In Tokyo alone, there are about 150,000 restaurants. Japanese, Korean, Chinese, Thai, Vietnam, Italian, or French cuisine… You can eat every kind of dish. Many restaurants adjust their flavor to Japanese people’s liking, so if you miss your country’s taste, you should ask those from your country for recommendations. In addition, you will not have a difficulty finding food, as convenience stores open 24/7 and sell small meals, like sandwiches. On the other hand, vegetarians may have a trouble, since Japanese dishes tend to use broth from fish. There are fewer restaurants that can accommodate particular dietary, such as gluten-free options, so if you have any limits on your diet, I recommend that you do some research beforehand.

The following costs are estimate for each meal:

Breakfast, 500 to 1,000JPY (4.6 to 9.1USD)

Lunch, 800 to 1,200 JPY (7.3 to 10.9USD)

Dinner, 1,000 to 5,000JPY (9.1 to 45.4USD).

Insurance

In the case that you cut yourself with a knife or catch a cold, some hospitals in Tokyo can help you in English. Yet it is still difficult to communicate in English in many hospitals. You can also be charged for 10,000 to 30,000JPY (91 to 273USD) without insurance, so it is preferable if you buy travel insurance beforehand.

“Irezumi” (tattoos)

A lot of chefs have tattoos, but in Japan, tattoos are called “irezumi” and viewed negatively.
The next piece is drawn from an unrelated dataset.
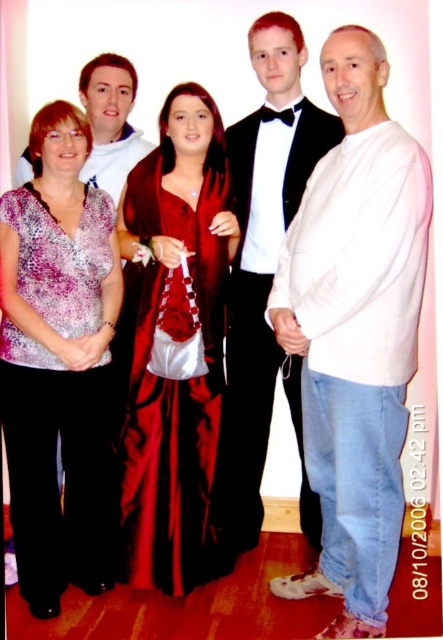
You are a photographer adjusting your camera settings to focus on the subjects. Which of the two, the satin dress at center or the matte white tuxedo at upper center, is positioned closer to the camera?

The satin dress at center is closer to the viewer than the matte white tuxedo at upper center, so the satin dress at center is positioned closer to the camera.

You are a photographer trying to decide which of the two white garments, the white cotton shirt at right or the matte white tuxedo at upper center, will appear more slender in the photo. Based on their actual sizes, which one should you expect to look thinner?

The white cotton shirt at right is thinner than the matte white tuxedo at upper center, so it will appear more slender in the photo.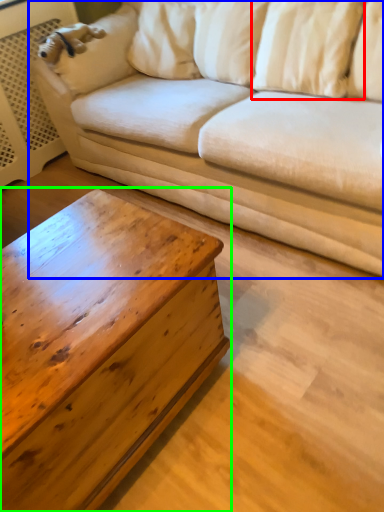
Question: Considering the real-world distances, which object is farthest from pillow (highlighted by a red box)? studio couch (highlighted by a blue box) or coffee table (highlighted by a green box)?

Since old times, Japanese gangsters (“yakuza”) liked to wear tattoos and they were also used as a punishment for criminals. Many public baths and pools do not allow people with tattoos to enter. (Some facilities allow tattoos if you can cover them with stickers.) At traditional Japanese restaurants, chefs’ tattoos may intimidate guests and the staff is not allowed to wear any.

If you have tattoos and apply for an internship at Japanese restaurants, you may need to wear a tight shirt to hide them or cover them with stickers. Some chefs understand the different concepts of tattoos in Japan and overseas, so talk with them first before you start the internship.